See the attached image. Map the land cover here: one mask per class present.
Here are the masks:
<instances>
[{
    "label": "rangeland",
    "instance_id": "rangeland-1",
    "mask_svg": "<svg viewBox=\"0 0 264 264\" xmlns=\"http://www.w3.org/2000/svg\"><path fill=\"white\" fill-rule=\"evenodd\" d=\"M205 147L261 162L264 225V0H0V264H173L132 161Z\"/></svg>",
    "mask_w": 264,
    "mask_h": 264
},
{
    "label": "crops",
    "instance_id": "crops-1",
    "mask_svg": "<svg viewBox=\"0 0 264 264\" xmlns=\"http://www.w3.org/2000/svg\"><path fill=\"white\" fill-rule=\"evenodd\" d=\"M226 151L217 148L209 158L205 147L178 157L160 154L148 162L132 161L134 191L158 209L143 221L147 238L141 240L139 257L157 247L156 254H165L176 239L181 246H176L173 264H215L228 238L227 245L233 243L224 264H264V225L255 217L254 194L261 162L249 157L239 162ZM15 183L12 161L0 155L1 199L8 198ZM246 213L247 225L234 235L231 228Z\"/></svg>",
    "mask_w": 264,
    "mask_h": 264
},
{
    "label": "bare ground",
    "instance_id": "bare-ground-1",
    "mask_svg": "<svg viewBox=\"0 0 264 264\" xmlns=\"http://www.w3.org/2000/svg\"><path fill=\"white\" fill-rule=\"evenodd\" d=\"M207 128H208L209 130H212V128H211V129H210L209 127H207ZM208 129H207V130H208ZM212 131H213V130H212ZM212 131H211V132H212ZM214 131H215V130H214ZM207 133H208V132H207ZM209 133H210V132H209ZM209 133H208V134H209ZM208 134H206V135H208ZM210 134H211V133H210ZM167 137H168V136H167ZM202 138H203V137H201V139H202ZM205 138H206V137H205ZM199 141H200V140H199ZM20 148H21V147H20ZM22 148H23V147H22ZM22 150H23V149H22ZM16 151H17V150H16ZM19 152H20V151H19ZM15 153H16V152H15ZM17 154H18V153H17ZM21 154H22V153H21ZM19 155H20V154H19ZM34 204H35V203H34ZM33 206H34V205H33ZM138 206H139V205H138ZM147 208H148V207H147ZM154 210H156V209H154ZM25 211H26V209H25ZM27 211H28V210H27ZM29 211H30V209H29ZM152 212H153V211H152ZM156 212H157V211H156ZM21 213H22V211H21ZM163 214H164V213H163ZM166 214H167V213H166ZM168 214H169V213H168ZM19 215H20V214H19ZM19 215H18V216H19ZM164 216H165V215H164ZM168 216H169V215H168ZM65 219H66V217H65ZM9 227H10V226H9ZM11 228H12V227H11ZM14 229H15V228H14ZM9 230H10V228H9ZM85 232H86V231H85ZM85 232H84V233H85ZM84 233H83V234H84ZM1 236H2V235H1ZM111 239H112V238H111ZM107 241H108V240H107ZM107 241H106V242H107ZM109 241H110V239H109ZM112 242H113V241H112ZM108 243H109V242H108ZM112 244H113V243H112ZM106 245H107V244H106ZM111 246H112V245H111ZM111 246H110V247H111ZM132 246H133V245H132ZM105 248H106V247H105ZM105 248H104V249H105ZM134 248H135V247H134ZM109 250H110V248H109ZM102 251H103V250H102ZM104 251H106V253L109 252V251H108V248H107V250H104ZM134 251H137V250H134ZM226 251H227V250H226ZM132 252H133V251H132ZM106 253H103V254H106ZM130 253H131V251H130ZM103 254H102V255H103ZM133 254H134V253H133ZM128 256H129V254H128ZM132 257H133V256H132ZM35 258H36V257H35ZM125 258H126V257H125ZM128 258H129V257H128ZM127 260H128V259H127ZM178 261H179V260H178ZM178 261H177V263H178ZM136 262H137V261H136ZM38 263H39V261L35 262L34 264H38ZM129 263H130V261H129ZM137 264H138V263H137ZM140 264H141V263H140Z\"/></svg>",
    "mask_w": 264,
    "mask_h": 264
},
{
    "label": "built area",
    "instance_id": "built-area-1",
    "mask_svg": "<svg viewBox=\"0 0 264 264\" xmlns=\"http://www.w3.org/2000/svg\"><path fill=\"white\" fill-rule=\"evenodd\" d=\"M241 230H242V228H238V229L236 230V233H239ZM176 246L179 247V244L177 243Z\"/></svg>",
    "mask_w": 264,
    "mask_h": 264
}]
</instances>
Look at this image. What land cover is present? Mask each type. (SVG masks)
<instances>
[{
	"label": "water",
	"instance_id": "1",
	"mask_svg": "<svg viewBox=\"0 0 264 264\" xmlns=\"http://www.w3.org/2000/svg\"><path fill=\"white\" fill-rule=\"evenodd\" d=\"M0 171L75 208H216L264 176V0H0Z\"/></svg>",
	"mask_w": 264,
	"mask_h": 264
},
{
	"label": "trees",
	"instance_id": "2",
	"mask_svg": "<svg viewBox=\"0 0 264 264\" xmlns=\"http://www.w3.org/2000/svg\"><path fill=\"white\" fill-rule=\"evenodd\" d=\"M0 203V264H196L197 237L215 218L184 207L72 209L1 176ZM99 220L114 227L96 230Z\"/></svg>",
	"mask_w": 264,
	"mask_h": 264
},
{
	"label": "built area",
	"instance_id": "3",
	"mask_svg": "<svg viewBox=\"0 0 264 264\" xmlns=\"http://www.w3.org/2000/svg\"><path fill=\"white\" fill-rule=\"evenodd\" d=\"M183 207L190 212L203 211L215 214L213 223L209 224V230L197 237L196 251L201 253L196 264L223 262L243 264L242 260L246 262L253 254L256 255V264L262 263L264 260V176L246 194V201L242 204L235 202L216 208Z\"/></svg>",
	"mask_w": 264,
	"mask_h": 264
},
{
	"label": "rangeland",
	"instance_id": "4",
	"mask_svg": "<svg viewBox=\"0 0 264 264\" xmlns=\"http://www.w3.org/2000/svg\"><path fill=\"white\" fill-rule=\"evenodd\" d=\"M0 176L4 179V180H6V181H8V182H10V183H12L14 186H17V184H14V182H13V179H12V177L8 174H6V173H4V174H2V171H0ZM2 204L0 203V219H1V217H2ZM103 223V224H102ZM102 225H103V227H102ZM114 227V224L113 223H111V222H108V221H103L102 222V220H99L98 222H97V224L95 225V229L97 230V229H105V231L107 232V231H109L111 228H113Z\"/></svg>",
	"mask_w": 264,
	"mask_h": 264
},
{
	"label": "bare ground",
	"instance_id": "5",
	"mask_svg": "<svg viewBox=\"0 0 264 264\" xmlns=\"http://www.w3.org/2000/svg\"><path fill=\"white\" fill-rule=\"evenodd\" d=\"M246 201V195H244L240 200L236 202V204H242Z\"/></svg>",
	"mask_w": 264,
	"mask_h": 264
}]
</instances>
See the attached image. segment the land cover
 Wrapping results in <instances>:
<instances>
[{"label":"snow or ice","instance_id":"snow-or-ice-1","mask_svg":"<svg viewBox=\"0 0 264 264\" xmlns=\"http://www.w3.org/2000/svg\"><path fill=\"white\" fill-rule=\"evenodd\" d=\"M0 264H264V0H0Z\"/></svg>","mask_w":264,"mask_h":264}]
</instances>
■ ■ ■ ■ ■ ■ ■
Rewrite the listing above with every "land cover" switched to "terrain" and nothing else changed.

See the attached image. Map the terrain here: one mask per class present.
Here are the masks:
<instances>
[{
    "label": "rangeland",
    "instance_id": "rangeland-1",
    "mask_svg": "<svg viewBox=\"0 0 264 264\" xmlns=\"http://www.w3.org/2000/svg\"><path fill=\"white\" fill-rule=\"evenodd\" d=\"M205 147L261 162L264 225V0H0V264H173L132 161Z\"/></svg>",
    "mask_w": 264,
    "mask_h": 264
},
{
    "label": "crops",
    "instance_id": "crops-1",
    "mask_svg": "<svg viewBox=\"0 0 264 264\" xmlns=\"http://www.w3.org/2000/svg\"><path fill=\"white\" fill-rule=\"evenodd\" d=\"M226 151L217 148L209 158L205 147L178 157L160 154L148 162L132 161L134 191L158 209L143 221L147 238L141 240L139 257L157 247L156 254H165L176 239L181 246H176L173 264H215L228 238L227 245L233 243L224 264H264V225L255 217L254 194L261 162L249 157L239 162ZM15 183L12 161L0 155L1 199L8 198ZM246 213L247 225L234 235L231 228Z\"/></svg>",
    "mask_w": 264,
    "mask_h": 264
},
{
    "label": "bare ground",
    "instance_id": "bare-ground-1",
    "mask_svg": "<svg viewBox=\"0 0 264 264\" xmlns=\"http://www.w3.org/2000/svg\"><path fill=\"white\" fill-rule=\"evenodd\" d=\"M207 128H208L209 130H212V128H211V129H210L209 127H207ZM208 129H207V130H208ZM212 131H213V130H212ZM212 131H211V132H212ZM214 131H215V130H214ZM207 133H208V132H207ZM209 133H210V132H209ZM209 133H208V134H209ZM208 134H206V135H208ZM210 134H211V133H210ZM167 137H168V136H167ZM202 138H203V137H201V139H202ZM205 138H206V137H205ZM199 141H200V140H199ZM20 148H21V147H20ZM22 148H23V147H22ZM22 150H23V149H22ZM16 151H17V150H16ZM19 152H20V151H19ZM15 153H16V152H15ZM17 154H18V153H17ZM21 154H22V153H21ZM19 155H20V154H19ZM34 204H35V203H34ZM33 206H34V205H33ZM138 206H139V205H138ZM147 208H148V207H147ZM154 210H156V209H154ZM25 211H26V209H25ZM27 211H28V210H27ZM29 211H30V209H29ZM152 212H153V211H152ZM156 212H157V211H156ZM21 213H22V211H21ZM163 214H164V213H163ZM166 214H167V213H166ZM168 214H169V213H168ZM19 215H20V214H19ZM19 215H18V216H19ZM164 216H165V215H164ZM168 216H169V215H168ZM65 219H66V217H65ZM9 227H10V226H9ZM11 228H12V227H11ZM14 229H15V228H14ZM9 230H10V228H9ZM85 232H86V231H85ZM85 232H84V233H85ZM84 233H83V234H84ZM1 236H2V235H1ZM111 239H112V238H111ZM107 241H108V240H107ZM107 241H106V242H107ZM109 241H110V239H109ZM112 242H113V241H112ZM108 243H109V242H108ZM112 244H113V243H112ZM106 245H107V244H106ZM111 246H112V245H111ZM111 246H110V247H111ZM132 246H133V245H132ZM105 248H106V247H105ZM105 248H104V249H105ZM134 248H135V247H134ZM109 250H110V248H109ZM102 251H103V250H102ZM104 251H106V253L109 252V251H108V248H107V250H104ZM134 251H137V250H134ZM226 251H227V250H226ZM132 252H133V251H132ZM106 253H103V254H106ZM130 253H131V251H130ZM103 254H102V255H103ZM133 254H134V253H133ZM128 256H129V254H128ZM132 257H133V256H132ZM35 258H36V257H35ZM125 258H126V257H125ZM128 258H129V257H128ZM127 260H128V259H127ZM178 261H179V260H178ZM178 261H177V263H178ZM136 262H137V261H136ZM38 263H39V261L35 262L34 264H38ZM129 263H130V261H129ZM137 264H138V263H137ZM140 264H141V263H140Z\"/></svg>",
    "mask_w": 264,
    "mask_h": 264
},
{
    "label": "built area",
    "instance_id": "built-area-1",
    "mask_svg": "<svg viewBox=\"0 0 264 264\" xmlns=\"http://www.w3.org/2000/svg\"><path fill=\"white\" fill-rule=\"evenodd\" d=\"M241 230H242V228H238V229L236 230V233H239ZM176 246L179 247V244L177 243Z\"/></svg>",
    "mask_w": 264,
    "mask_h": 264
}]
</instances>
Look at this image. What terrain is present? Mask each type. (SVG masks)
<instances>
[{
	"label": "water",
	"instance_id": "1",
	"mask_svg": "<svg viewBox=\"0 0 264 264\" xmlns=\"http://www.w3.org/2000/svg\"><path fill=\"white\" fill-rule=\"evenodd\" d=\"M0 171L75 208H216L264 176V0H0Z\"/></svg>",
	"mask_w": 264,
	"mask_h": 264
},
{
	"label": "trees",
	"instance_id": "2",
	"mask_svg": "<svg viewBox=\"0 0 264 264\" xmlns=\"http://www.w3.org/2000/svg\"><path fill=\"white\" fill-rule=\"evenodd\" d=\"M0 203V264H196L197 237L215 218L184 207L72 209L1 176ZM99 220L114 227L96 230Z\"/></svg>",
	"mask_w": 264,
	"mask_h": 264
},
{
	"label": "built area",
	"instance_id": "3",
	"mask_svg": "<svg viewBox=\"0 0 264 264\" xmlns=\"http://www.w3.org/2000/svg\"><path fill=\"white\" fill-rule=\"evenodd\" d=\"M183 207L190 212L203 211L215 214L213 223L209 224V230L197 237L196 251L201 253L196 264L223 262L243 264L242 260L246 262L253 254L256 255V264L262 263L264 260V176L246 194V201L242 204L235 202L216 208Z\"/></svg>",
	"mask_w": 264,
	"mask_h": 264
},
{
	"label": "rangeland",
	"instance_id": "4",
	"mask_svg": "<svg viewBox=\"0 0 264 264\" xmlns=\"http://www.w3.org/2000/svg\"><path fill=\"white\" fill-rule=\"evenodd\" d=\"M0 176L4 179V180H6V181H8V182H10V183H12L14 186H17V184H14V182H13V179H12V177L8 174H6V173H4V174H2V171H0ZM2 204L0 203V219H1V217H2ZM103 223V224H102ZM102 225H103V227H102ZM114 227V224L113 223H111V222H108V221H103L102 222V220H99L98 222H97V224L95 225V229L97 230V229H105V231L107 232V231H109L111 228H113Z\"/></svg>",
	"mask_w": 264,
	"mask_h": 264
},
{
	"label": "bare ground",
	"instance_id": "5",
	"mask_svg": "<svg viewBox=\"0 0 264 264\" xmlns=\"http://www.w3.org/2000/svg\"><path fill=\"white\" fill-rule=\"evenodd\" d=\"M246 201V195H244L240 200L236 202V204H242Z\"/></svg>",
	"mask_w": 264,
	"mask_h": 264
}]
</instances>
See the attached image. segment the terrain
 Wrapping results in <instances>:
<instances>
[{"label":"snow or ice","instance_id":"snow-or-ice-1","mask_svg":"<svg viewBox=\"0 0 264 264\" xmlns=\"http://www.w3.org/2000/svg\"><path fill=\"white\" fill-rule=\"evenodd\" d=\"M0 264H264V0H0Z\"/></svg>","mask_w":264,"mask_h":264}]
</instances>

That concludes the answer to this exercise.